Re: Add two missing tests in 035_standby_logical_decoding.pl - Mailing list pgsql-hackers

From Drouvot, Bertrand
Subject Re: Add two missing tests in 035_standby_logical_decoding.pl
Date
Msg-id 7e5f41be-ec0f-b6f2-2e2a-60fd5648ee84@gmail.com
Whole thread Raw
In response to Re: Add two missing tests in 035_standby_logical_decoding.pl  (Amit Kapila <amit.kapila16@gmail.com>)
Responses Re: Add two missing tests in 035_standby_logical_decoding.pl
List pgsql-hackers
Hi,

On 5/6/23 3:28 PM, Amit Kapila wrote:
> On Sat, May 6, 2023 at 1:52 PM Drouvot, Bertrand
> <bertranddrouvot.pg@gmail.com> wrote:
>>
>> There is 2 runs with this extra info in place:
>>
>> A successful one: https://cirrus-ci.com/task/6528745436086272
>> A failed one: https://cirrus-ci.com/task/4558139312308224
>>
> 
> Thanks, I think I got some clue as to why this test is failing
> randomly. 

Great, thanks!

> Observations:
> ============
> 1. In the failed run, the KeepLogSeg(), reduced the _logSegNo to 3
> which is the reason for the failure because now the standby won't be
> able to remove/recycle the WAL file corresponding to segment number 3
> which the test was expecting.

Agree.

> 2.  We didn't expect the KeepLogSeg() to reduce the _logSegNo because
> all logical slots were invalidated. However, I think we forgot that
> both standby and primary have physical slots which might also
> influence the XLogGetReplicationSlotMinimumLSN() calculation in
> KeepLogSeg().

Oh right...

> Next steps:
> =========
> 1. The first thing is we should verify this theory by adding some LOG
> in KeepLogSeg() to see if the _logSegNo is reduced due to the value
> returned by XLogGetReplicationSlotMinimumLSN().
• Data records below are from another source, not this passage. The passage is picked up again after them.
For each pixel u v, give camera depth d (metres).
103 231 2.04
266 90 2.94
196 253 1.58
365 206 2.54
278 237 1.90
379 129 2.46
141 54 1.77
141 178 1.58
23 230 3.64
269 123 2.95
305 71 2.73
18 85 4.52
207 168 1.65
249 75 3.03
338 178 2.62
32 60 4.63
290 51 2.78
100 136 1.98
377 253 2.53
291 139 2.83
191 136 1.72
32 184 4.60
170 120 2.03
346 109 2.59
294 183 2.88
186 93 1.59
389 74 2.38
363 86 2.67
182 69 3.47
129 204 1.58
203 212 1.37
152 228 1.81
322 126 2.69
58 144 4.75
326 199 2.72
Yeah, will do that early next week.

> 2. The reason for the required file not being removed in the primary
> is also that it has a physical slot which prevents the file removal.

Yeah, agree. But this one is not an issue as we are not
checking for the WAL file removal on the primary, do you agree?
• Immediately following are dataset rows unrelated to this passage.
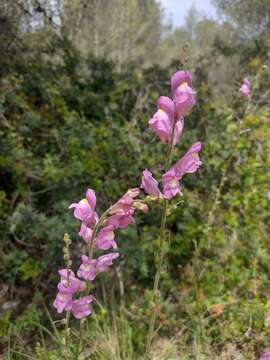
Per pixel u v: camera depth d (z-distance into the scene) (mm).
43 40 1012
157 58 2143
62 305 315
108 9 1662
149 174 278
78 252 561
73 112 689
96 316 515
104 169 643
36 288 542
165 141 273
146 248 584
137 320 529
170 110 268
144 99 781
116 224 294
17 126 690
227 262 608
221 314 539
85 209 300
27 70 850
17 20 942
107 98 833
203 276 581
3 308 547
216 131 744
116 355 485
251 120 724
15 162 617
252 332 526
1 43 883
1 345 501
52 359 457
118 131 681
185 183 695
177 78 269
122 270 588
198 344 499
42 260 539
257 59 1021
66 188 599
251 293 580
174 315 535
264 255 606
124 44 1960
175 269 624
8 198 658
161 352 495
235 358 501
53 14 1109
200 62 1203
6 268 536
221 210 670
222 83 1368
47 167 587
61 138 668
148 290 549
> 3. If the above theory is correct then I see a few possibilities to
> fix this test (a) somehow ensure that restart_lsn of the physical slot
> on standby is advanced up to the point where we can safely remove the
> required files; (b) just create a separate test case by initializing a
> fresh node for primary and standby where we only have logical slots on
> standby. This will be a bit costly but probably less risky. (c) any
> better ideas?
> 

(c): Since, I think, the physical slot on the primary is not a concern for
the reason mentioned above, then instead of (b):

What about postponing the physical slot creation on the standby and the
cascading standby node initialization after this test?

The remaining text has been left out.